WHAT YOU ARE ASKED TO DO: Reading the records below, how many lines contain "heater"? Respond with a number and nothing else.

┄┄┄┄┄┄┄┄┄┄┄┄┄┄┄┄┄┄┄┄

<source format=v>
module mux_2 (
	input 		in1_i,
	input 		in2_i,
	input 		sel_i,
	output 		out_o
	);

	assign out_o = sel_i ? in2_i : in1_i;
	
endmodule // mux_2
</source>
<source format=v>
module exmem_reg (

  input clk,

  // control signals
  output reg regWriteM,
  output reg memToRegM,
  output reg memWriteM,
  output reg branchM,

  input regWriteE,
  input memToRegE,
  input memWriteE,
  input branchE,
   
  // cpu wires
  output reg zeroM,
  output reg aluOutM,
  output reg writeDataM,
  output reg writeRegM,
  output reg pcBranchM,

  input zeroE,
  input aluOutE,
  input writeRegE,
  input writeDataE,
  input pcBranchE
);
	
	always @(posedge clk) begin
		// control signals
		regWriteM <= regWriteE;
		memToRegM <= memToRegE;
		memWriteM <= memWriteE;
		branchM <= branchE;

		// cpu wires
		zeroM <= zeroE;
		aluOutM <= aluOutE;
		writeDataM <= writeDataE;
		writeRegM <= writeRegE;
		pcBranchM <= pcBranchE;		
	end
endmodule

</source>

┄┄┄┄┄┄┄┄┄┄┄┄┄┄┄┄┄┄┄┄

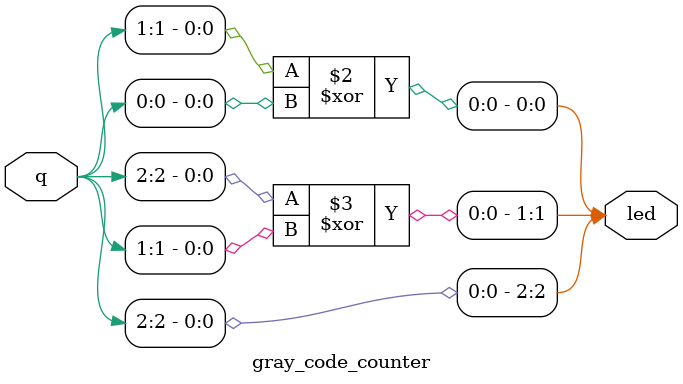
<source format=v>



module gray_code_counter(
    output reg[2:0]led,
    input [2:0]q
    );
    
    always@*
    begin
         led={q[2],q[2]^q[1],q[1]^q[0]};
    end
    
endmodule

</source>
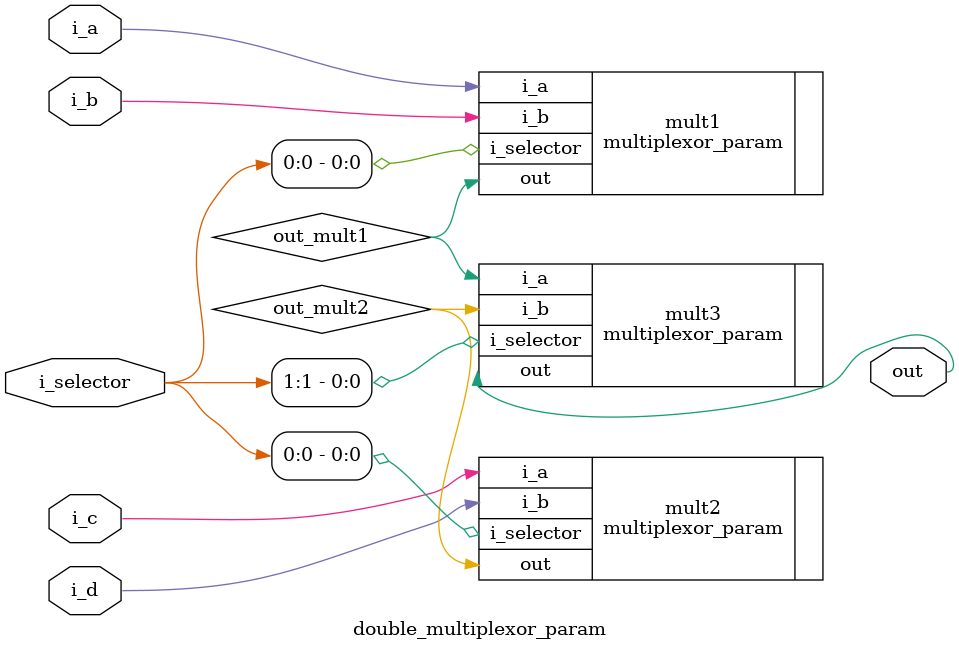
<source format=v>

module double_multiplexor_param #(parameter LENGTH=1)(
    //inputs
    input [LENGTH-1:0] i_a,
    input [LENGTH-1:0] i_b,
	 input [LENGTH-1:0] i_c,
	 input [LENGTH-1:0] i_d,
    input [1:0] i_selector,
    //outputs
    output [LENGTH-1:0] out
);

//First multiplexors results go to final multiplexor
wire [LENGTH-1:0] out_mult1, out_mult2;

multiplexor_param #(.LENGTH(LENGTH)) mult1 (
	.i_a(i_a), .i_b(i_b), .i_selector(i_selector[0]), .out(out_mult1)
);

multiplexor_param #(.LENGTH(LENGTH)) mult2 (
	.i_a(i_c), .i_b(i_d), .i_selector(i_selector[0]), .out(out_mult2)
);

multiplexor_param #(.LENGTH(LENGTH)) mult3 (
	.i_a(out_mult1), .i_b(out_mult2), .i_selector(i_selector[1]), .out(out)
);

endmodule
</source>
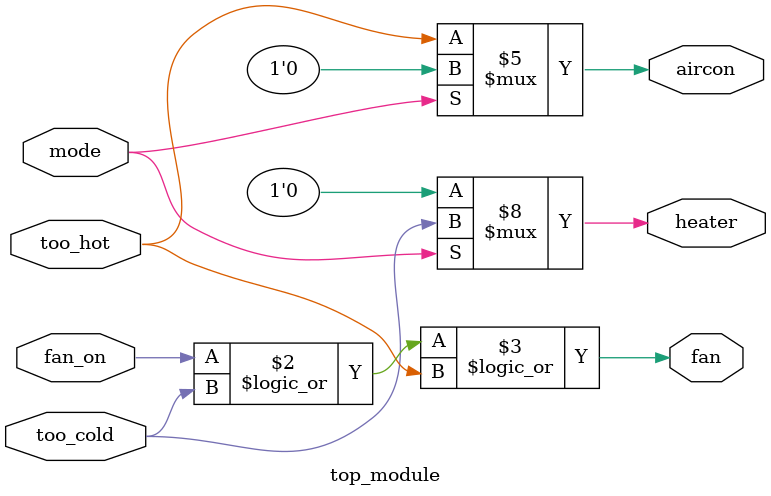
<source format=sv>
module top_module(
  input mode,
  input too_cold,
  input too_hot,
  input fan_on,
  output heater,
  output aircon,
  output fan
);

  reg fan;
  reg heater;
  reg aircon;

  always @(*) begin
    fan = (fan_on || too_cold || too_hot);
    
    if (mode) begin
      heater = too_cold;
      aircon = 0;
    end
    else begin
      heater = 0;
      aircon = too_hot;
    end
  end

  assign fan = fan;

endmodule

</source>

┄┄┄┄┄┄┄┄┄┄┄┄┄┄┄┄┄┄┄┄

OUTPUT FOR THIS TASK: 4